*Problem*: Please work out how many lines of this material include "MORAL", and answer with that number by itself.

*Records shown*:
━━━━━━━━━━━━━━━━

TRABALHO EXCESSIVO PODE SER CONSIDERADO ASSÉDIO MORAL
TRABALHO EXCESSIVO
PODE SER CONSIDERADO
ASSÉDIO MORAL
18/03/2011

━━━━━━━━━━━━━━━━

*Answer*: 2